# Cheat meals whilst bulking



## QuadFather94 (Jul 26, 2010)

Hi guys just wondered how often you all had cheat meals when you bulk?


----------



## Guest (Jul 29, 2011)

whenever you feel its necessary. during a cut they help because of leptin levels etc keeping fat loss from stalling but during a bulk imo they serve less of a purpose.

dave palumbo used to cheat everyday, he had his own section at maccy d's lol

i like to go with evan centopani's advice and just listen to your body, if you're craving something then go for it but might be an idea to fit in your cal requirements or just above.
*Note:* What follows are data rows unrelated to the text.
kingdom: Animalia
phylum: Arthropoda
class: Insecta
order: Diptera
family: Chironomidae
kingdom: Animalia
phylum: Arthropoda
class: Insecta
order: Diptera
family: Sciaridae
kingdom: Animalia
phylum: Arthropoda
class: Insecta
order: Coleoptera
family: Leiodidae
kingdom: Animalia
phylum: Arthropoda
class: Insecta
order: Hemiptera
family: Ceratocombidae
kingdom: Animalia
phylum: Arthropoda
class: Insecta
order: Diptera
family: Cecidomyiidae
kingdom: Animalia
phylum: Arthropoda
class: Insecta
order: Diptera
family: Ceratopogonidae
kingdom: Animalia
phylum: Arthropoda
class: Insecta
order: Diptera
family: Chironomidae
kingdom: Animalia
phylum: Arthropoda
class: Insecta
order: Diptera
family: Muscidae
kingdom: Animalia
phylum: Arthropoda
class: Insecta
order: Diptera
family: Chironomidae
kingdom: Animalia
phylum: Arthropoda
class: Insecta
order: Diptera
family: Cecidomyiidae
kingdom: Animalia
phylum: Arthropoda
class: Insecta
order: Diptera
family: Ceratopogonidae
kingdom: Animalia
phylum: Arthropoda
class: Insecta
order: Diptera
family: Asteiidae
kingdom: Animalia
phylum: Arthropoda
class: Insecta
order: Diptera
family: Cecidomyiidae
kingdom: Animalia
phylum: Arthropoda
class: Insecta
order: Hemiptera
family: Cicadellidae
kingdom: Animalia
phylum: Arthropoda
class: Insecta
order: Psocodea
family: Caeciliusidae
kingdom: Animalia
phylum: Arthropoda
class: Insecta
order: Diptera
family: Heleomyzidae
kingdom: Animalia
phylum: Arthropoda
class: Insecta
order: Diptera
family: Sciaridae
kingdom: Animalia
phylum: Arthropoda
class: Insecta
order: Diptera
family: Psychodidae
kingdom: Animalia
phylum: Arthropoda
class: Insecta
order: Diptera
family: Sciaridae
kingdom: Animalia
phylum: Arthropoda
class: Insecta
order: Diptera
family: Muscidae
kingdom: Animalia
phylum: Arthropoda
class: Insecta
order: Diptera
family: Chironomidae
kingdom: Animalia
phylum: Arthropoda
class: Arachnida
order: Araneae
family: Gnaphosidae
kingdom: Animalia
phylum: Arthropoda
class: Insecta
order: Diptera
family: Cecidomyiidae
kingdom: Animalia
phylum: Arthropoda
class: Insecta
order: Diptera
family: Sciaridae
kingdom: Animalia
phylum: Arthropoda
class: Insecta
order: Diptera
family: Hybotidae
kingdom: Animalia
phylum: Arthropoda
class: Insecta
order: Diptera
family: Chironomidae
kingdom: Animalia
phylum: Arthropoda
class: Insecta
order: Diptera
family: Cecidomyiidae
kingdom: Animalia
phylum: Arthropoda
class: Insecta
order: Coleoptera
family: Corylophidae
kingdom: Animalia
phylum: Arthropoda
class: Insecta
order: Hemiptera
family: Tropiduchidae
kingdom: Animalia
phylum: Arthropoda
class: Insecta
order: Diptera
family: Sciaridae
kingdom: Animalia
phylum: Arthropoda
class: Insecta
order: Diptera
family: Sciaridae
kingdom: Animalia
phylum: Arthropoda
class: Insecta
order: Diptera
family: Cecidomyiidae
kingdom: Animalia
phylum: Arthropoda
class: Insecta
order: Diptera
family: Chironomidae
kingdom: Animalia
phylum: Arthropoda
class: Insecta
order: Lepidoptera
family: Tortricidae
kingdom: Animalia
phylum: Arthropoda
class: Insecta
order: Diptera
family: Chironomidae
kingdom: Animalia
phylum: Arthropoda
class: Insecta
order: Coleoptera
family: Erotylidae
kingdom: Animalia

me, i only cheat once a week if that....dont really crave any foods tbh


----------



## QuadFather94 (Jul 26, 2010)

ricky23 said:


> whenever you feel its necessary. during a cut they help because of leptin levels etc keeping fat loss from stalling but during a bulk imo they serve less of a purpose.
> 
> dave palumbo used to cheat everyday, he had his own section at maccy d's lol
> 
> ...


Been really craving ben and jerrys :L i know that i could go without it like 

But in your opinion a cheat meal once a week would be fine in you fit it in you daily calorie count? Even when bulking?


----------



## Guest (Jul 29, 2011)

diixxy said:


> Been really craving ben and jerrys :L i know that i could go without it like
> 
> But in your opinion a cheat meal once a week would be fine in you fit it in you daily calorie count? Even when bulking?


a cheat meal 2 or 3 times a week would be fine if it fits in with cal requirements!

but i think for most twice is enough - unless you have a screaming metabolism

i remember charles glass saying dexter jackson had a cheat meal every day when in prep for a contest lol


----------



## QuadFather94 (Jul 26, 2010)

ricky23 said:


> a cheat meal 2 or 3 times a week would be fine if it fits in with cal requirements!
> 
> but i think for most twice is enough - unless you have a screaming metabolism
> 
> i remember charles glass saying dexter jackson had a cheat meal every day when in prep for a contest lol


Haha dexters a freak though  i love his physique (no ****) xD

Have you seen the diet that ronnie apparently use's everyday?


----------



## Guest (Jul 29, 2011)

diixxy said:


> Haha dexters a freak though  i love his physique (no ****) xD
> 
> Have you seen the diet that ronnie apparently use's everyday?


for his bulk? i dont think he has enough steak to go with his bbq sauce lol


----------



## The Big Dog (Jul 13, 2009)

I have a cheat meal 2-3 times a week. I just had a roast with extra gravy on the tattys!


----------



## Fatstuff (Mar 2, 2010)

I'm in a calorie deficit and just ate chocolate for pudding with my son- had 2 chicken breasts on their own for dinner though lol. Dirty cutting, it's the future!!!


----------



## Fatstuff (Mar 2, 2010)

Mmmmm food coma


----------



## QuadFather94 (Jul 26, 2010)

Bashman said:


> If you're a serious hard gainer then I think you can justify the cheating. If you gain well on less calories then I think you should limit the junk food and eat as quality calories as possible. Once a week is no deal breaker, just depends on your definition of a cheat meal e.g. Pizzahut buffet 14 slices = more bad than good and ends up with you in a food coma.


Damn they where the good old days of not careing what you would eat! Pizza hut buffet, nomnom xD


----------



## Conscript (Sep 5, 2010)

Everyday lol, best bulk is a dirty bulk! So I keep telling myself...


----------



## 3752 (Jan 7, 2005)

diixxy said:


> Hi guys just wondered how often you all had cheat meals when you bulk?


all day sunday, in the week i maintain a strict bulking diet then eat what i want on a sunday


----------



## Replicator (Apr 4, 2009)

diixxy said:


> Hi guys just wondered how often you all had cheat meals when you bulk?


once a week ..........1 Litre tub of Mackie's Ice cream ..................in a oner :thumb:


----------